----- RECORD SET -----

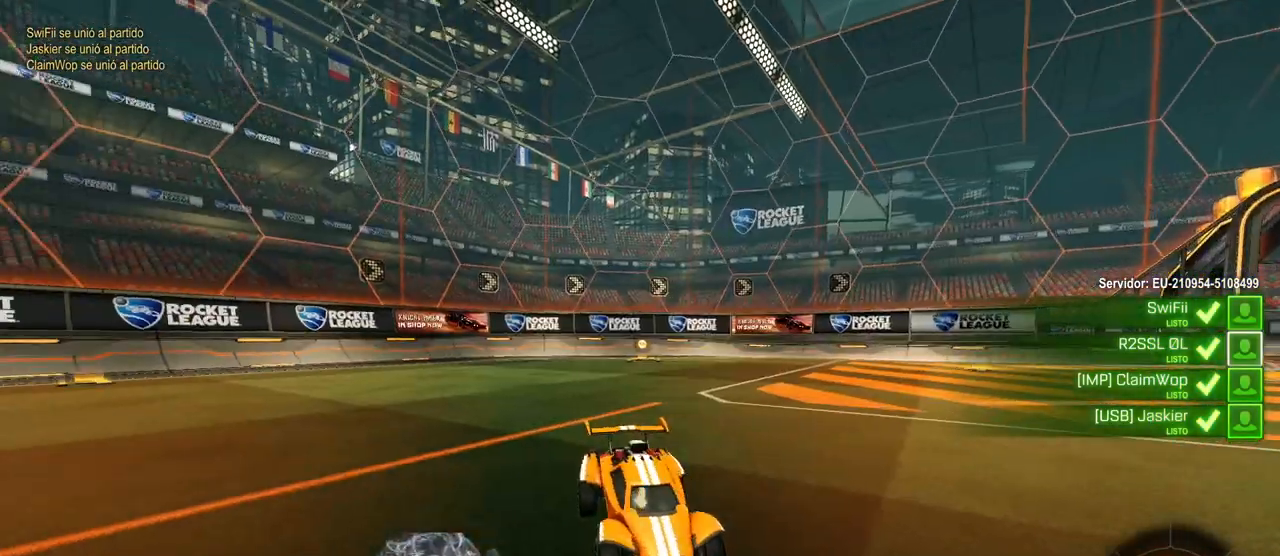
{"keys": ["tab"], "mouse": ["wheel"], "events": [[67, "mouse_wheel", "up"], [117, "tab", "down"], [217, "mouse_wheel", "down"], [350, "mouse_wheel", "up"], [483, "mouse_wheel", "down"]]}
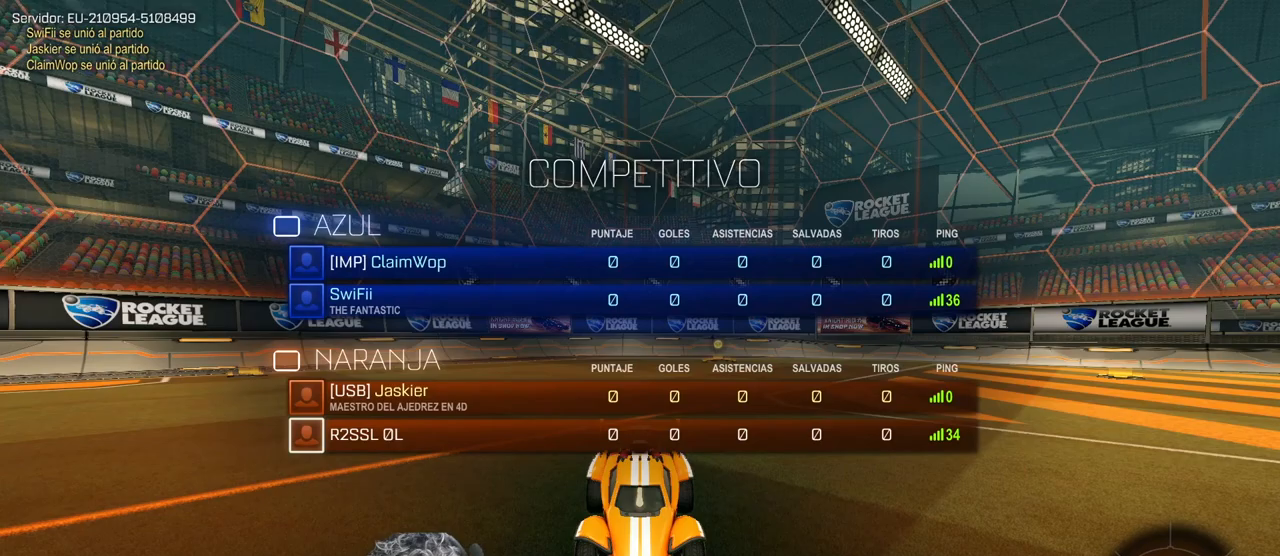
{"keys": [], "mouse": [], "events": [[83, "mouse_wheel", "up"], [83, "tab", "up"], [267, "mouse_wheel", "down"], [367, "mouse_wheel", "up"]]}
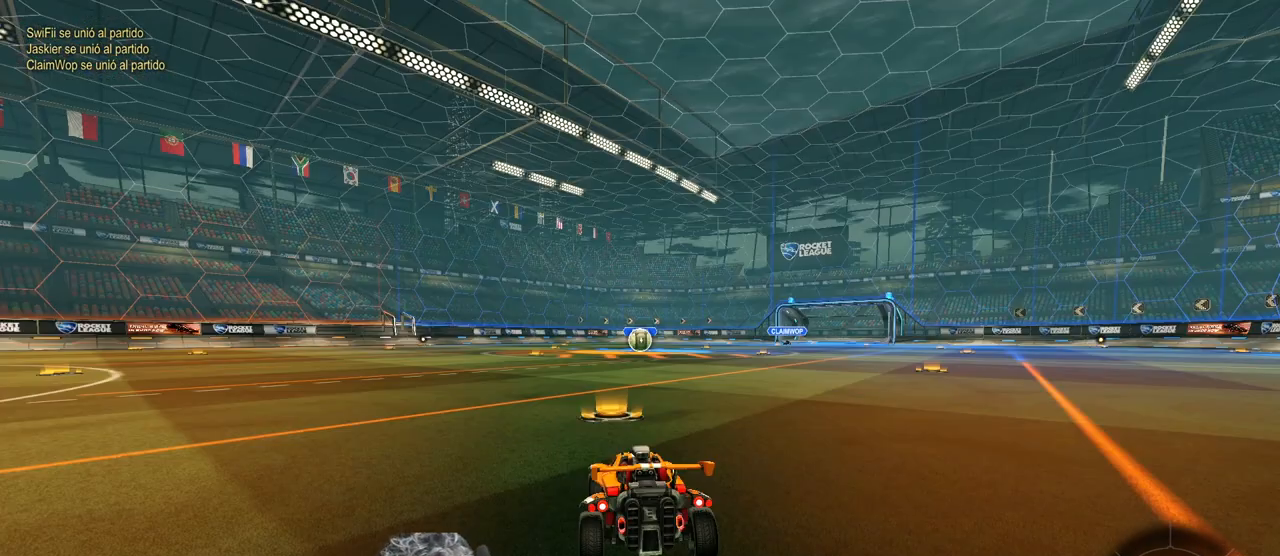
{"keys": [], "mouse": [], "events": [[200, "mouse_wheel", "down"], [383, "mouse_wheel", "up"]]}
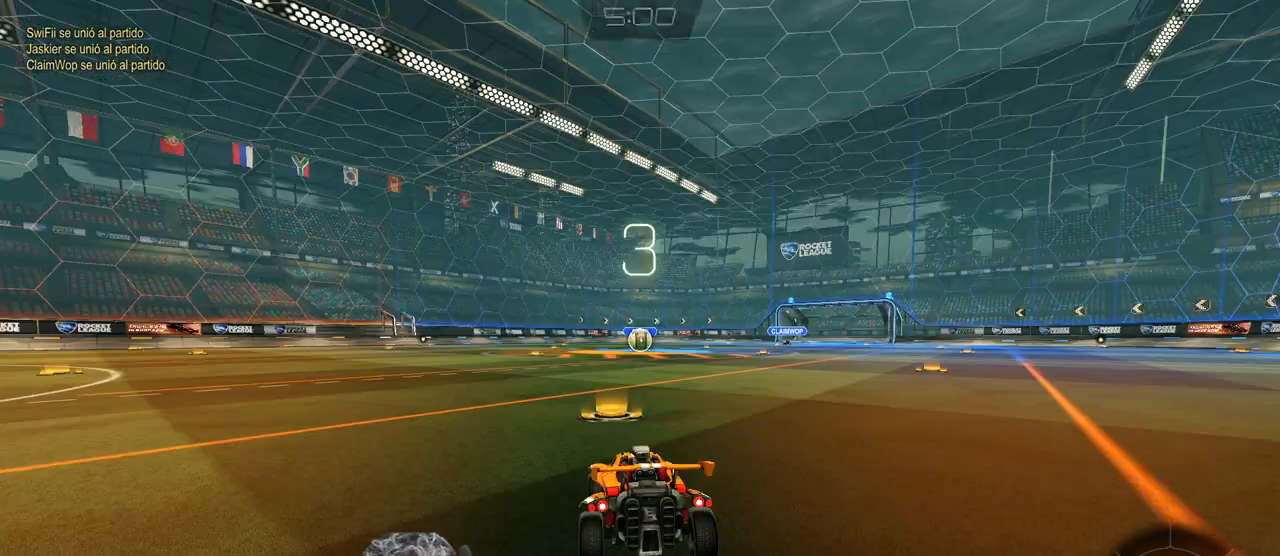
{"keys": ["tab"], "mouse": [], "events": [[67, "tab", "down"], [250, "mouse_wheel", "down"], [400, "mouse_wheel", "up"]]}
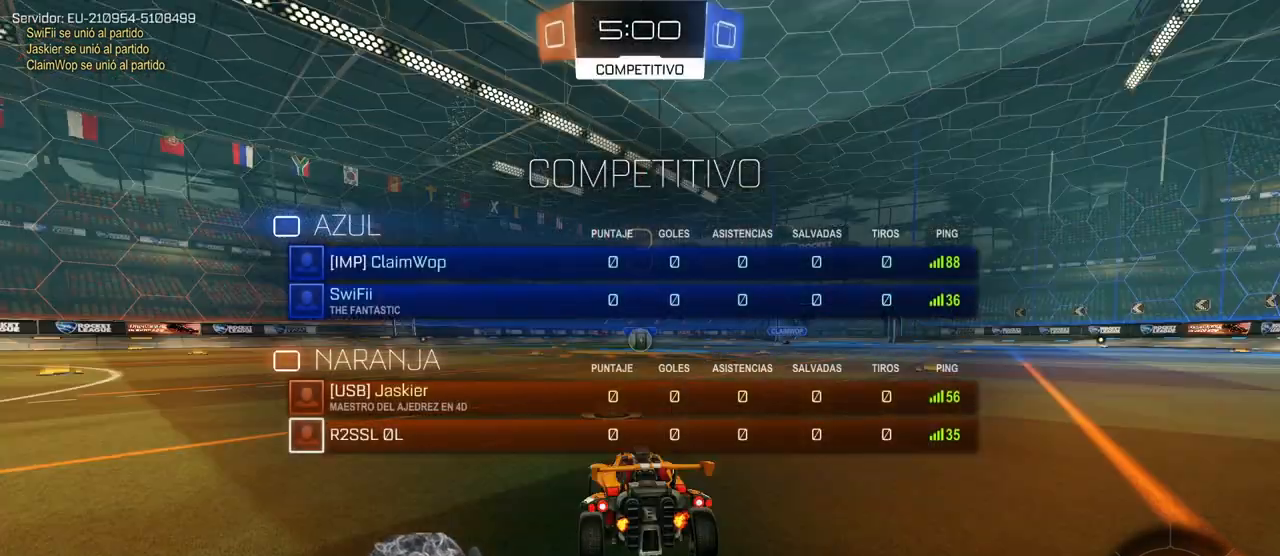
{"keys": ["w"], "mouse": [], "events": [[183, "mouse_wheel", "down"], [317, "mouse_wheel", "up"], [317, "w", "down"], [467, "tab", "up"]]}
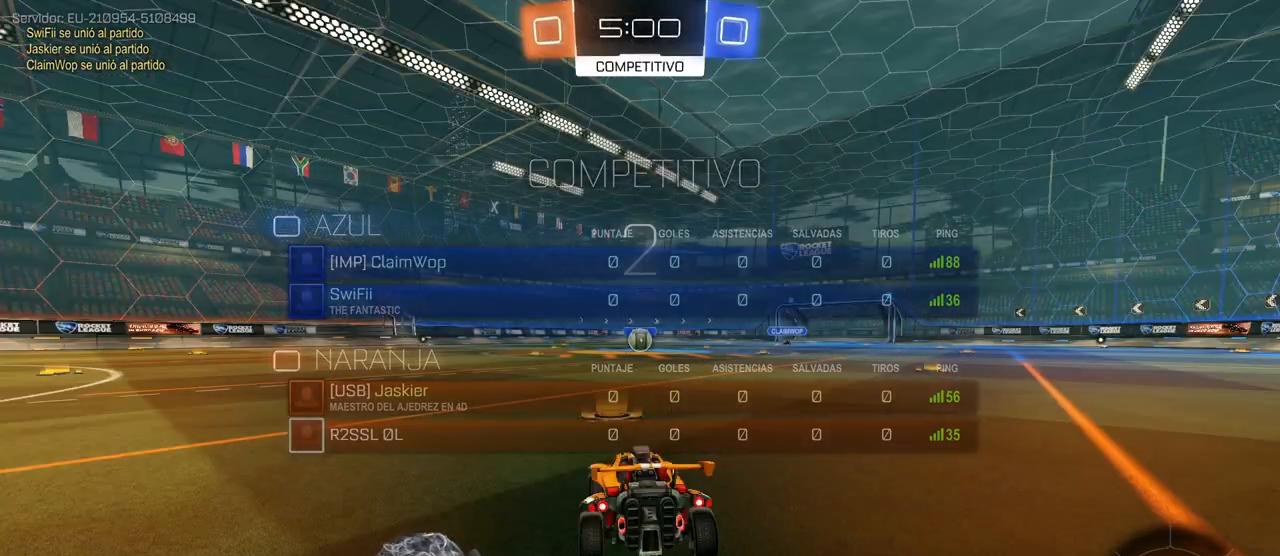
{"keys": ["w"], "mouse": [], "events": [[17, "mouse_left", "down"], [150, "mouse_left", "up"]]}
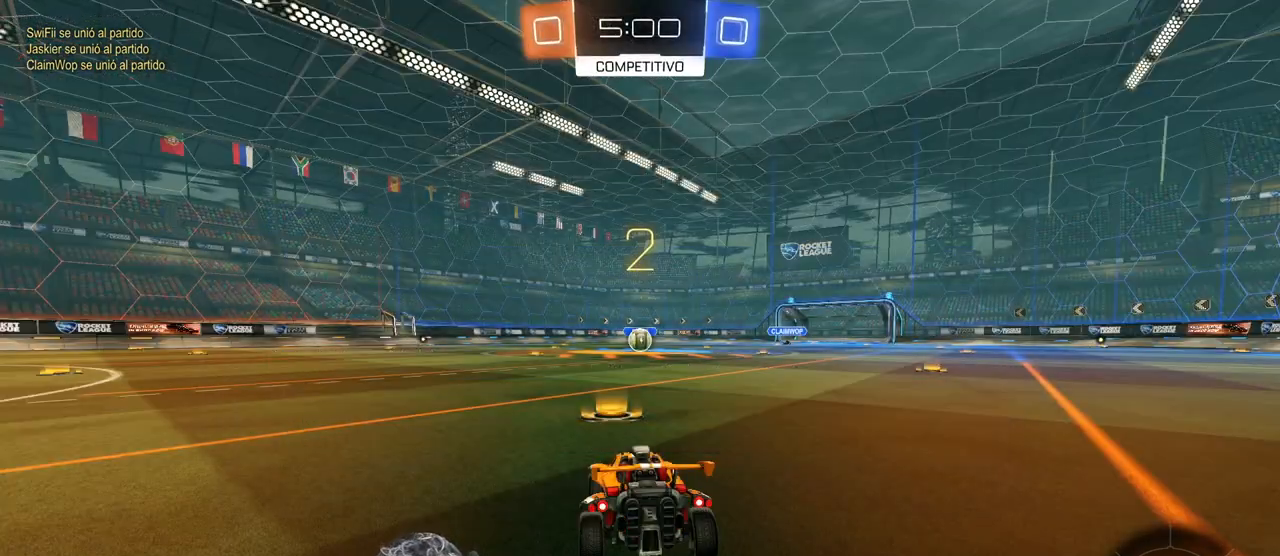
{"keys": ["tab", "w"], "mouse": ["left"], "events": [[67, "mouse_left", "down"], [167, "tab", "down"], [217, "mouse_left", "up"], [350, "mouse_left", "down"]]}
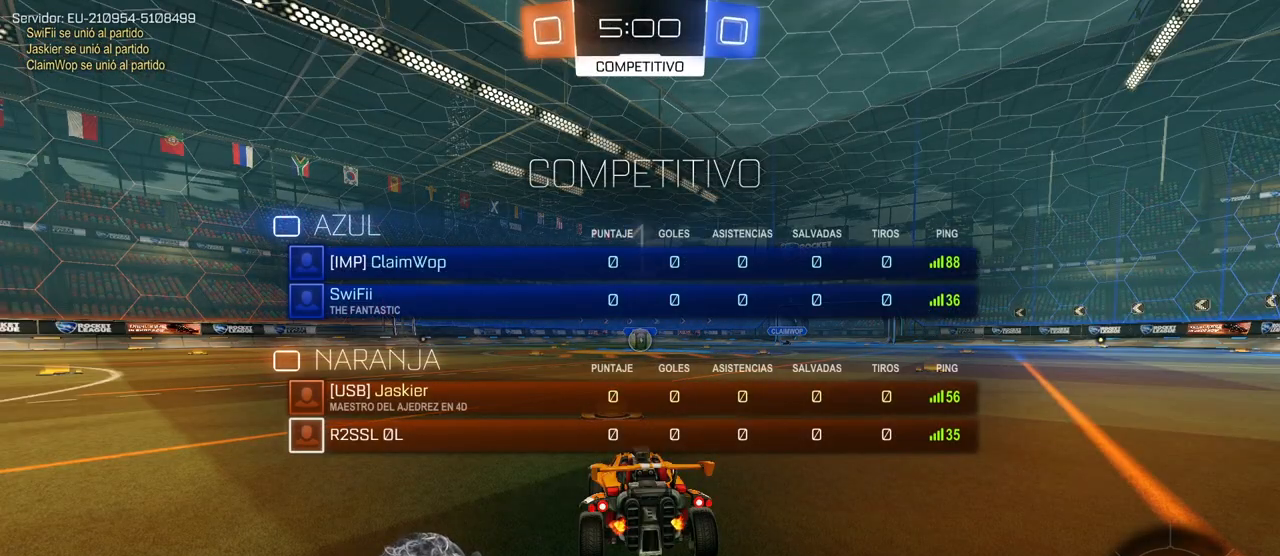
{"keys": ["w"], "mouse": [], "events": [[33, "mouse_left", "up"], [33, "tab", "up"], [83, "mouse_left", "down"], [417, "mouse_left", "up"]]}
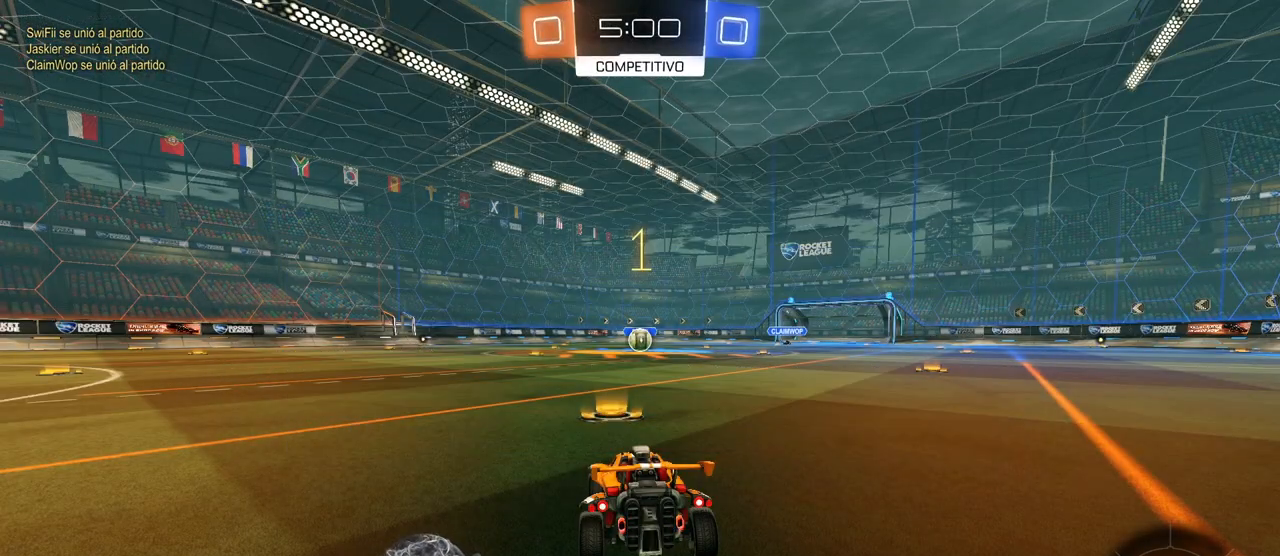
{"keys": ["w"], "mouse": ["left"], "events": [[50, "mouse_left", "down"]]}
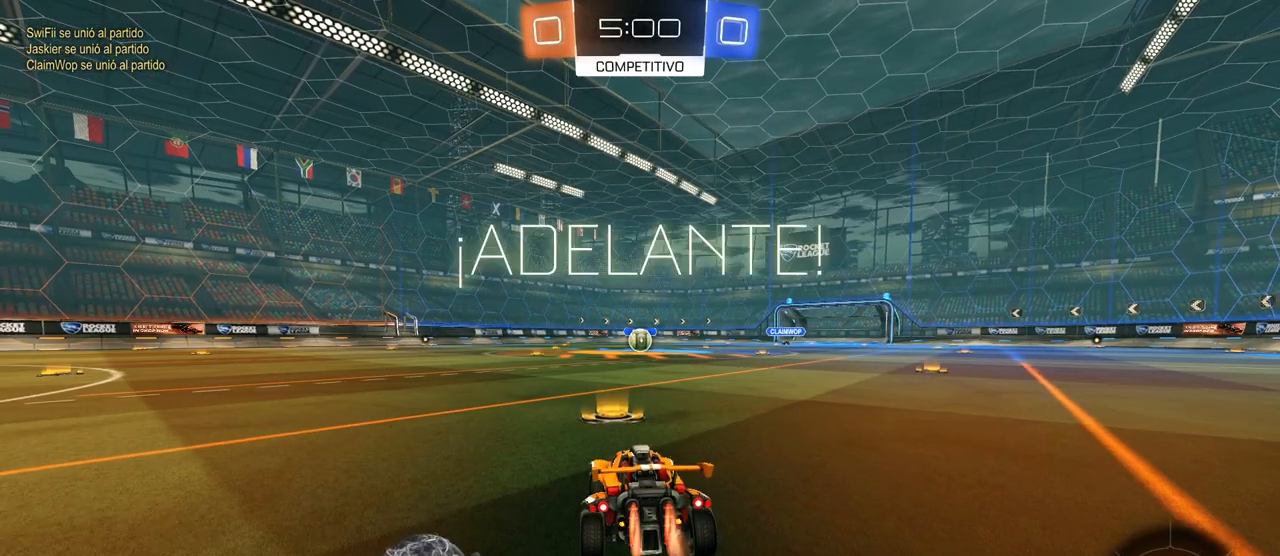
{"keys": ["a", "s", "shift"], "mouse": ["left", "right"], "events": [[167, "d", "down"], [250, "mouse_right", "down"], [350, "a", "down"], [350, "d", "up"], [350, "mouse_right", "up"], [350, "shift", "down"], [400, "mouse_right", "down"], [450, "s", "down"], [450, "w", "up"]]}
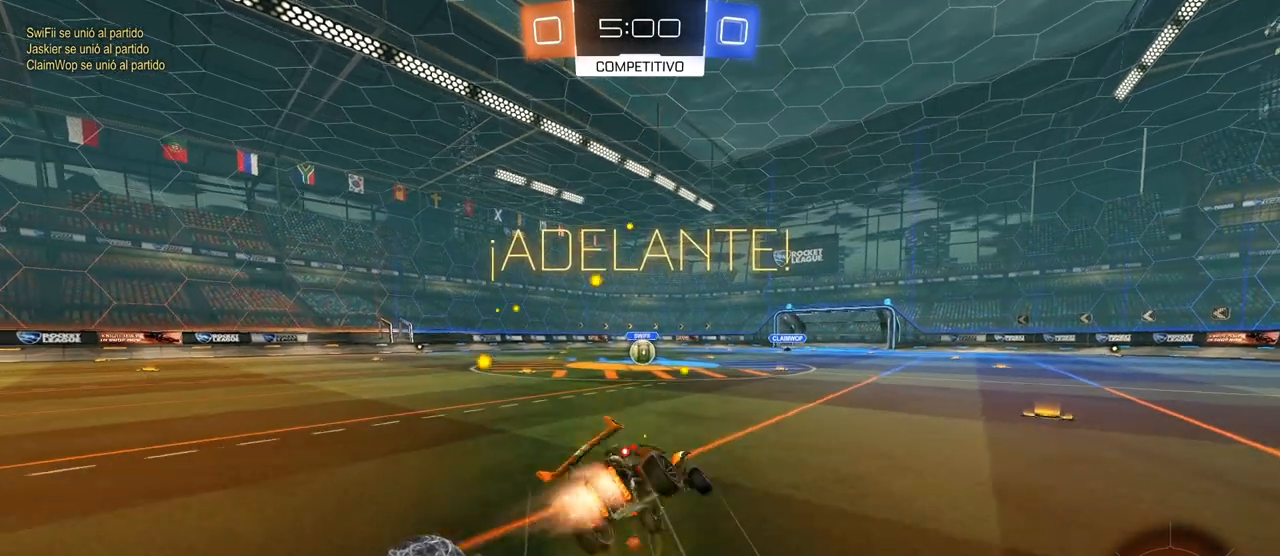
{"keys": ["a", "s", "shift"], "mouse": ["left"], "events": [[33, "mouse_right", "up"], [367, "s", "up"], [467, "s", "down"]]}
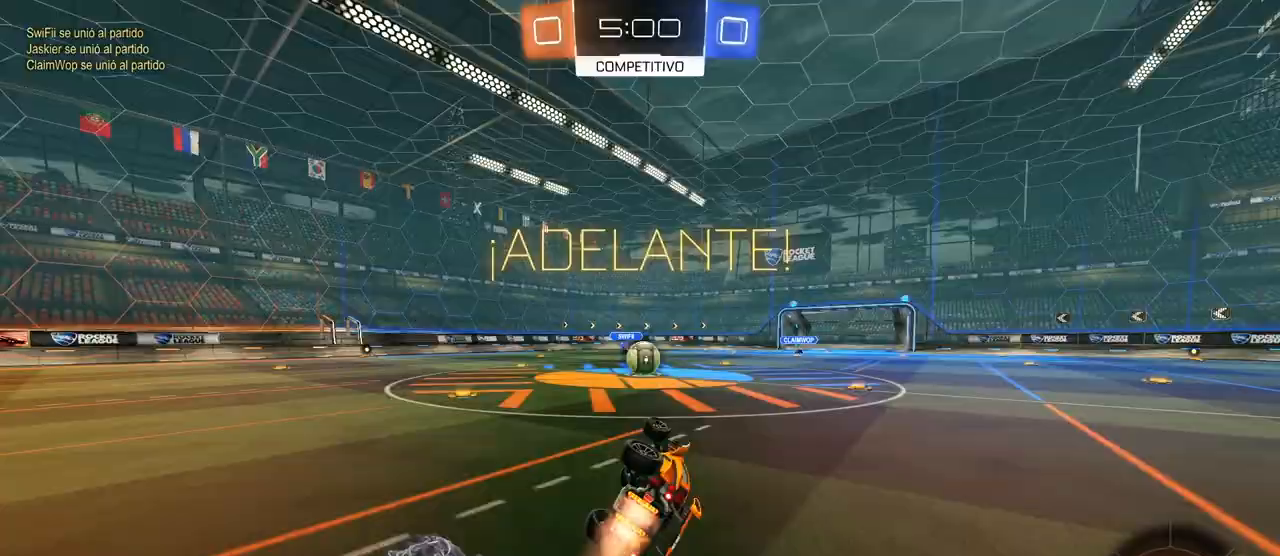
{"keys": [], "mouse": [], "events": [[200, "shift", "up"], [250, "s", "up"], [300, "a", "up"], [383, "mouse_left", "up"]]}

-----

- DIRECTIONS FOR THIS TASK: Every line of the entries above that contains the word "shift" must be tallied, and the number alone reported.

- YOUR SOLUTION: 3